Devant la Commission européenne, j’ai expliqué que la mise en place d’une règlementation plus stricte qu’aux USA peut effectivement réduire certains risques. En particulier : imperméabilisation des plateformes, cahier des charges plus sévères sur les bassins de stockage des produits et des flowbacks en surface, idem pour les tubages pour les rendre moins fuyards, réglementation sur le transport et la traçabilité des produits injectés et extraits, interdiction de certains produits mis en œuvre dans le procédé de fracturation hydraulique et des études d’impact environnemental réalisées aux USA. Mais avons-nous les outils méthodologiques pour réaliser ces études ? Sur quelles échelles de temps et d’espace ? À mon avis, la contamination peut apparaitre plus de 20 ans après l’exploitation, si on considère le temps de circulation des eaux souterraines par exemple.
Le respect de cette éventuelle réglementation plus contraignante pour les compagnies implique des moyens de contrôle (souvent peu compatibles avec les secrets industriels) coûteux sur des périodes longues. À titre d’exemple, le coût d’une analyse d’un seul échantillon d’eau est de l’ordre de 1 000 € (à multiplier par autant de points d’eau et autant d’années de suivi). Cela implique la réalisation de forages de surveillance des eaux souterraines… Un coût additionnel à répercuter sur le prix du gaz, qui diminuera sa compétitivité par rapport à d’autres énergies ?

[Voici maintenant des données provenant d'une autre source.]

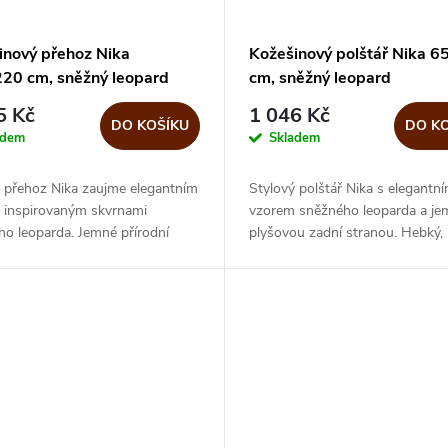
inový přehoz Nika
Kožešinový polštář Nika 6
20 cm, sněžný leopard
cm, sněžný leopard
5 Kč
1 046 Kč
DO KOŠÍKU
DO K
adem
Skladem
ý přehoz Nika zaujme elegantním
Stylový polštář Nika s elegantn
 inspirovaným skvrnami
vzorem sněžného leoparda a j
o leoparda. Jemné přírodní
plyšovou zadní stranou. Hebký,
decentní kresba dodávají
nadčasový doplněk do moderníc
ru útulnost, pohyb i nadčasový...
klasických interiérů. Velký čtver
polštář...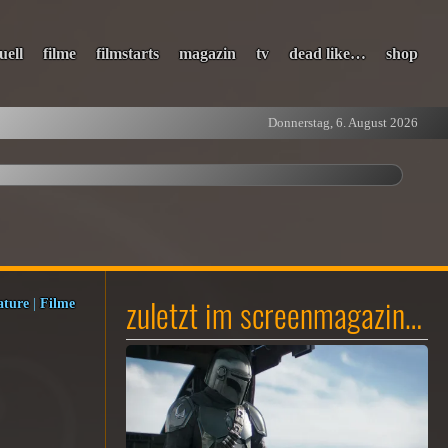
uell
filme
filmstarts
magazin
tv
dead like…
shop
Donnerstag, 6. August 2026
zuletzt im screenmagazin…
ature
|
Filme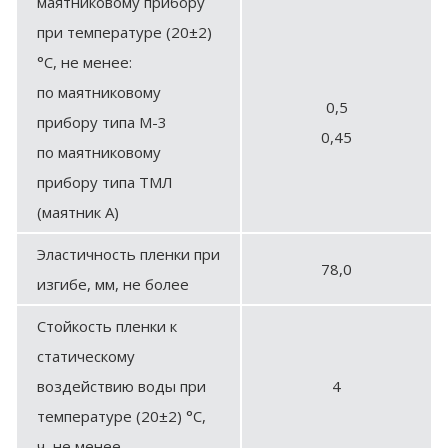
маятниковому прибору
при температуре (20±2)
°С, не менее:
по маятниковому
0,5
прибору типа М-3
0,45
по маятниковому
прибору типа ТМЛ
(маятник А)
Эластичность пленки при
78,0
изгибе, мм, не более
Стойкость пленки к
статическому
воздействию воды при
4
температуре (20±2) °С,
ч, не менее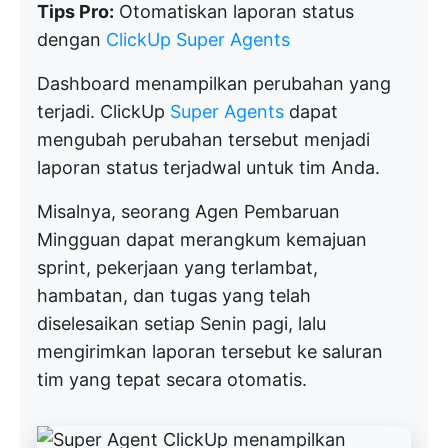
Tips Pro:
Otomatiskan laporan status
dengan
ClickUp Super Agents
Dashboard menampilkan perubahan yang
terjadi. ClickUp
Super Agents
dapat
mengubah perubahan tersebut menjadi
laporan status terjadwal untuk tim Anda.
Misalnya, seorang Agen Pembaruan
Mingguan dapat merangkum kemajuan
sprint, pekerjaan yang terlambat,
hambatan, dan tugas yang telah
diselesaikan setiap Senin pagi, lalu
mengirimkan laporan tersebut ke saluran
tim yang tepat secara otomatis.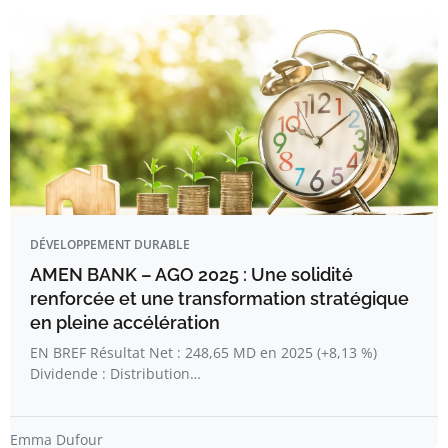
DÉVELOPPEMENT DURABLE
AMEN BANK – AGO 2025 : Une solidité
renforcée et une transformation stratégique
en pleine accélération
EN BREF Résultat Net : 248,65 MD en 2025 (+8,13 %)
Dividende : Distribution…
Emma Dufour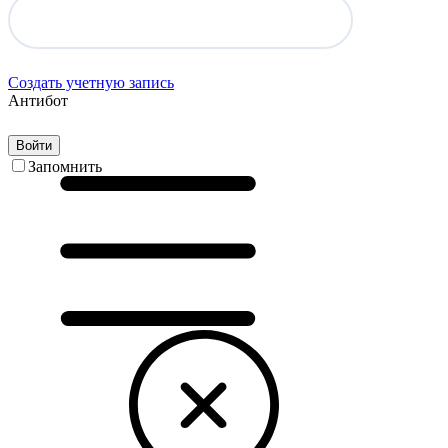
Создать учетную запись
Антибот
Войти
Запомнить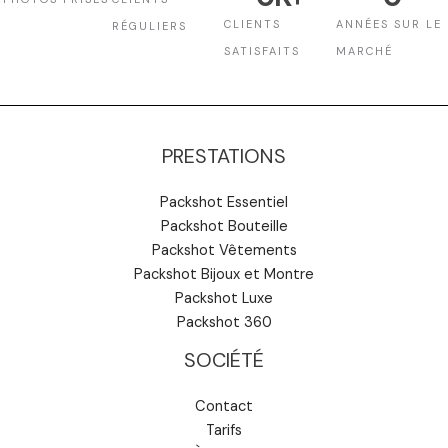
CLIENTS
ANNÉES SUR LE
RÉGULIERS
SATISFAITS
MARCHÉ
PRESTATIONS
Packshot Essentiel
Packshot Bouteille
Packshot Vêtements
Packshot Bijoux et Montre
Packshot Luxe
Packshot 360
SOCIÉTÉ
Contact
Tarifs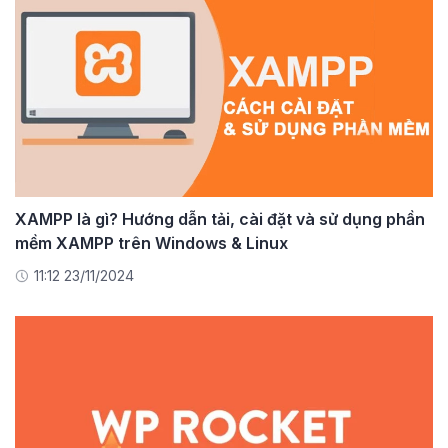
XAMPP là gì? Hướng dẫn tải, cài đặt và sử dụng phần
mềm XAMPP trên Windows & Linux
11:12 23/11/2024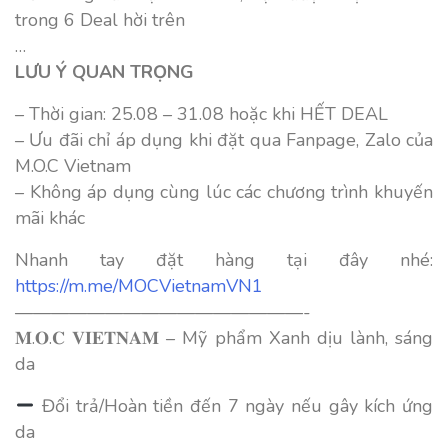
trong 6 Deal hời trên
…
LƯU Ý QUAN TRỌNG
– Thời gian: 25.08 – 31.08 hoặc khi HẾT DEAL
– Ưu đãi chỉ áp dụng khi đặt qua Fanpage, Zalo của
M.O.C Vietnam
– Không áp dụng cùng lúc các chương trình khuyến
mãi khác
Nhanh tay đặt hàng tại đây nhé:
https://m.me/MOCVietnamVN1
————————————————-
𝐌.𝐎.𝐂 𝐕𝐈𝐄𝐓𝐍𝐀𝐌 – Mỹ phẩm Xanh dịu lành, sáng
da
Đổi trả/Hoàn tiền đến 7 ngày nếu gây kích ứng
da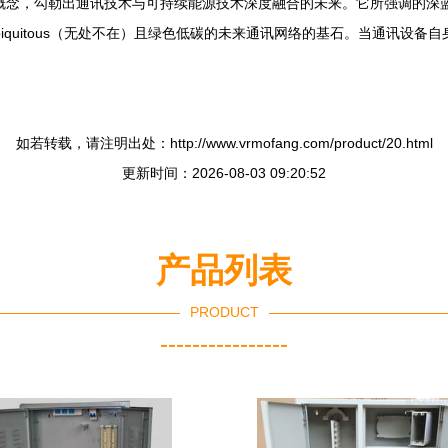
的概念，勾勒出通讯技术与可持续能源技术深度融合的未来。它所强调的深
）、ubiquitous（无处不在）且绿色低碳的未来通讯网络的基石。当通
如若转载，请注明出处：http://www.vrmofang.com/product/20.html
更新时间：2026-08-03 09:20:52
产品列表
PRODUCT
----------------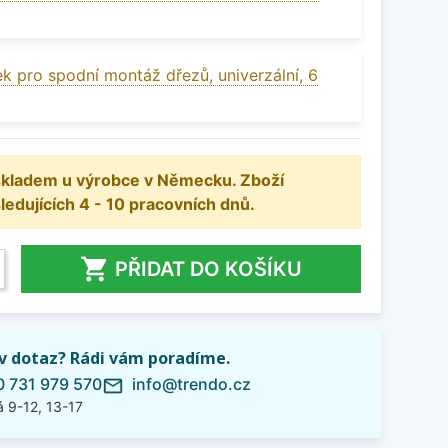
k pro spodní montáž dřezů, univerzální, 6
 skladem u výrobce v Německu. Zboží
dujících 4 - 10 pracovních dnů.

PŘIDAT DO KOŠÍKU
iv dotaz? Rádi vám poradíme.
 731 979 570
info@trendo.cz
mail_outline
 9-12, 13-17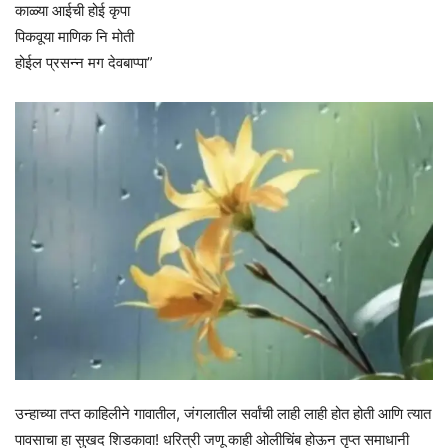
काळ्या आईची होई कृपा
पिकवूया माणिक नि मोती
होईल प्रसन्न मग देवबाप्पा”
उन्हाच्या तप्त काहिलीने गावातील, जंगलातील सर्वांची लाही लाही होत होती आणि त्यात
पावसाचा हा सुखद शिडकावा! धरित्री जणू काही ओलीचिंब होऊन तृप्त समाधानी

Quoiqu’il en soit, certains risques pourraient effectivement être réduits, mais d’autres subsisteront.
Les pétroliers essaient depuis des années de réduire les fuites le long des parois de forage (manque à gagner) mais on sait que 6 % des forages fuient dès la première année (près de 50 % au bout de 30 ans). Les contaminants remontés en surface sous forme de boues poseront toujours problème puisque dans une grande majorité, on ne sait pas les traiter. Les contaminants et le méthane dispersés dans les couches profondes et susceptibles d’atteindre les ressources en eau ne pourront pas être contrôlés malgré cette éventuelle réglementation. Cela représente à mon avis un risque majeur qui n’est pas suffisamment mis en avant. Il demeurerait même si on réduisait très fortement les produits chimiques dans le procédé de fracturation hydraulique.
D’autres questions se posent : que peut la règlementation au sujet des séismes induits ? De manière générale, les conditions géologiques en France (bassin du Sud-est en particulier) sont plus complexes qu’aux USA en raison de la présence de failles profondes et de couches géologiques particulières, perméables (karst). Ces conditions sont très mal connues dès qu’il s’agit de grandes profondeurs et ne sont donc pas maitrisables. La question qui se pose est comment mettre en place une règlementation touchant un objet que l’on ne sait pas caractériser.